The moderation of cost of sales impact positively on the company’s gross earnings with 275.0% increase. Part of the cost management strategies are the significant drop in selling and marketing expenses by 23.43%, and 77.05% decline in other expenses as major drivers accounted for the exit of the company from its financial doldrum in Q3-2017.
The increased administrative expenses by 80.51% is explained by the rise in revenue and other earnings. Meanwhile, the company posted a loss of N37.40billion in Q3-2016 and has been reversed to a profit of N938.0million in Q3-2017.
However, the company’s exit from loss position is still fragile because of the imbalances in the capital structure as this skewed toward debt than equity.
The aggregate debt status of the company for the period ended 30th September, 2017 stood at N290.20billion which accounted for the 134.06% growth in its net finance costs to N17.309billion.
In addition, Lafarge also borrowed N60.00billion from the FMDQ exchange through Commercial paper, thereby, increasing the company’s debts to N350.20billion. Part of the debts was utilized to acquire Ashaka Cement Plc, United Cement and Atlas Cement company Limited.
The company has also proposed a Rights Issue of N131.65billion. This intends to be utilized to reduce the debts to a manageable level.
Unless the growth or new phase of developments through merger and acquisition is well managed and sustained, Lafarge may be strangulated by the burden of the debt subsequently. One important notice is the reduction in owner’s equity by 89.04% from N350.195billion in Q3-2016 to N38.375billion in Q3-2017; while the N138.965billion represents Non-Controlling Interest.
The implication of the new equity structure is to protect the interest of the non-controlling equity holders whose contributions attracts a cost. It is a way of hedging against any probable poor performance in the future earnings of the company.
The cost is charged to the comprehensive income statement as finance costs. It is interesting to also note that the larger proportion of the debts is owed to the non-controlling interest of the company.
Recently, at the Extra-Ordinary General Meeting of the company, it was resolved that the creditors are allowed to convert their loans to equity of the company which by implications, not all the N131.20billion proceeds from the proposed rights issue will come in cash. The larger proportion will be utilized to offset the debts.
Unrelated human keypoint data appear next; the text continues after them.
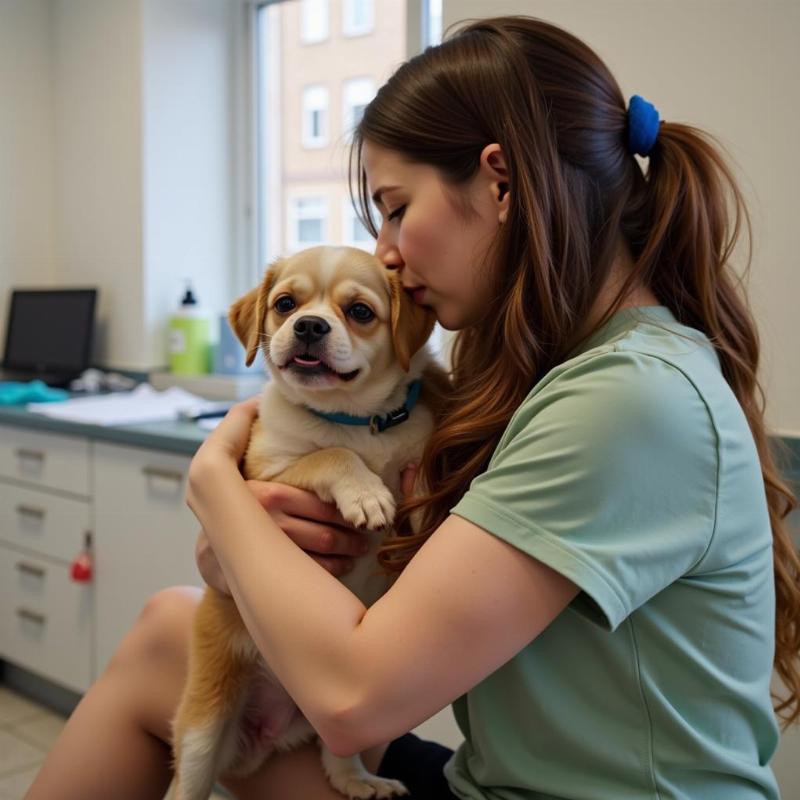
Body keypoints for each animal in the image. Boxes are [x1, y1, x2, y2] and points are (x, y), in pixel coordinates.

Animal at [172, 245, 446, 800]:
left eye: (359, 311)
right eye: (285, 304)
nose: (310, 326)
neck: (354, 420)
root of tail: (267, 733)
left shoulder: (415, 455)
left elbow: (421, 480)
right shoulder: (266, 472)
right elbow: (331, 455)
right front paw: (367, 494)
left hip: (348, 722)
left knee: (336, 756)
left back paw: (359, 780)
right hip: (203, 731)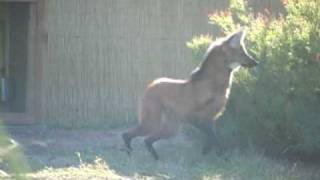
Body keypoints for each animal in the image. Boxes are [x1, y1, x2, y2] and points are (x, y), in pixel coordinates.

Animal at [122, 27, 258, 160]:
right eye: (243, 53)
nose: (256, 62)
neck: (213, 84)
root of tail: (151, 84)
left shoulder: (208, 120)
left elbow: (212, 139)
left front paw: (207, 155)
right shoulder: (197, 119)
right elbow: (215, 139)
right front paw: (222, 158)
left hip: (171, 128)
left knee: (147, 140)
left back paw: (154, 158)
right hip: (153, 123)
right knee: (128, 134)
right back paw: (131, 154)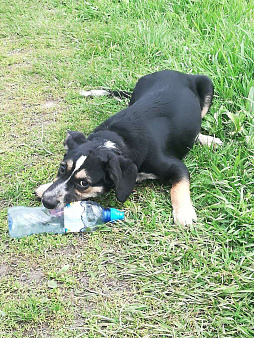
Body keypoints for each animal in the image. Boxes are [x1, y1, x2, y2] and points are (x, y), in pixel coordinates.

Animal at [35, 69, 222, 224]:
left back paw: (208, 140)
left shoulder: (177, 167)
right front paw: (45, 186)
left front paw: (183, 213)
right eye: (62, 168)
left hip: (207, 85)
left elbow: (178, 188)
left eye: (83, 183)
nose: (47, 201)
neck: (116, 140)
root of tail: (173, 71)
The proposed rights will have effect on the per capita of the company coupled with the shares of the acquired companies. At AshakaCem Extra-Ordinary General Meeting held this week, it was resolved that minority shareholders will receive 202 units of Ashakacem for 57 Lafarge shares.
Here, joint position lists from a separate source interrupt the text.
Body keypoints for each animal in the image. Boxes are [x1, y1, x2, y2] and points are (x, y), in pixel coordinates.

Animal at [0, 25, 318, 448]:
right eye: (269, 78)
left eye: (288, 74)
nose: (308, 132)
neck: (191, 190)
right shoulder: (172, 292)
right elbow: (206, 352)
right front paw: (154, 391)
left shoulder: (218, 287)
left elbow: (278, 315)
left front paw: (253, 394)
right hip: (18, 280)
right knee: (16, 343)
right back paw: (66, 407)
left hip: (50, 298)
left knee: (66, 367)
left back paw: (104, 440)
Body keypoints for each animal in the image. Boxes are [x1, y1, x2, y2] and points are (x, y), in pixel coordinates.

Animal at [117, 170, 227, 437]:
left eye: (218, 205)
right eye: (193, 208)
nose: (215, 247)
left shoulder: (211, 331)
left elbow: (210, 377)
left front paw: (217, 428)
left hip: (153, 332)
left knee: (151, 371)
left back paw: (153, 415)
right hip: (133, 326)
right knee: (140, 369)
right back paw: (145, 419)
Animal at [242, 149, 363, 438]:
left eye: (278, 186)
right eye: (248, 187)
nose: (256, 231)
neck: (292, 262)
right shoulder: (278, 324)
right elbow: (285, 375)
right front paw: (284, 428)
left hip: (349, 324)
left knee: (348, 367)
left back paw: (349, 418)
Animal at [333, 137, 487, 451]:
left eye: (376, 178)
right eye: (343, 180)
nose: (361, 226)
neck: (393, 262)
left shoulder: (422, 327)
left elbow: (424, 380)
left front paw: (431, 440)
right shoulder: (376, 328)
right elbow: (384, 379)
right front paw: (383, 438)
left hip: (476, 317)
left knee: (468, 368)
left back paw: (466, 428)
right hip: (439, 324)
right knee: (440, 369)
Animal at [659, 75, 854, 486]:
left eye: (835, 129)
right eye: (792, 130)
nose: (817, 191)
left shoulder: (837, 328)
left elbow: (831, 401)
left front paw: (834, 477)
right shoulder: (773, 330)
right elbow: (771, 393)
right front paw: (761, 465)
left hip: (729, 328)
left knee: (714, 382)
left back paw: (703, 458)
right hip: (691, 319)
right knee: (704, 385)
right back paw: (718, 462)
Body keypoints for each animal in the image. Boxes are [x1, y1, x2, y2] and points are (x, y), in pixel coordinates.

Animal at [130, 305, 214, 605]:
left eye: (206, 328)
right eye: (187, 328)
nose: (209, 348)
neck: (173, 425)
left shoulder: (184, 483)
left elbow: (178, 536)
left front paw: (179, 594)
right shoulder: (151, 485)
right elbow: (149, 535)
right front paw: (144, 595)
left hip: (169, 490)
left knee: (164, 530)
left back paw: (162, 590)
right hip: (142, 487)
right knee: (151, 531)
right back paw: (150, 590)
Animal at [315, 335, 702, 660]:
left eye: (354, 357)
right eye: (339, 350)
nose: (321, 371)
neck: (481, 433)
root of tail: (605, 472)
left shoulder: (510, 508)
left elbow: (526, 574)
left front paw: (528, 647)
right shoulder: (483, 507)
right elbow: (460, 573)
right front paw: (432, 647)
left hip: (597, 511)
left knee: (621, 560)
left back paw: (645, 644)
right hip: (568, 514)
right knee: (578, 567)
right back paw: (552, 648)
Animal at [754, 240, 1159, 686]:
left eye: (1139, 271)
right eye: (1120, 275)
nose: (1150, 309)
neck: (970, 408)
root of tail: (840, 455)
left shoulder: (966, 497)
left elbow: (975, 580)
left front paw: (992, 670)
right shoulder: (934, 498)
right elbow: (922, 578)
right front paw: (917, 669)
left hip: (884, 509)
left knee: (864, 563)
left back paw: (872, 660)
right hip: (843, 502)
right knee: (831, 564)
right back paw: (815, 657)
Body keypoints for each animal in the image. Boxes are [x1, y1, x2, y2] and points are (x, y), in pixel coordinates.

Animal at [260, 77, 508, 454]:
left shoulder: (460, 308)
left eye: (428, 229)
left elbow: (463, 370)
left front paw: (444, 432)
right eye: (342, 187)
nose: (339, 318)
Before the merger, AshakaCem share outstanding stood at 2,239,453,125 units. This will be reduced to 631, 924,891 units of Lafarge post-merger. The post-merger, post-rights will increase the share outstanding of Lafarge to 9,173,480,000 without the consideration of shares from United Cement company, and Atlas Company which may possibly push the total share outstanding to 10.0billion units.
In view of the above scorecard of Lafarge, Tiddo has forecast N10.0billion as the 2017 year ending profit after tax of the company which translates into N1.82 EPS and N36.42 intrinsic value or undervalued by 29.96%. On the basis of the above analysis, Tiddo Securities Research has placed a SELL recommendation on Lafarge share until the completion of the acquisition and rights issue processes.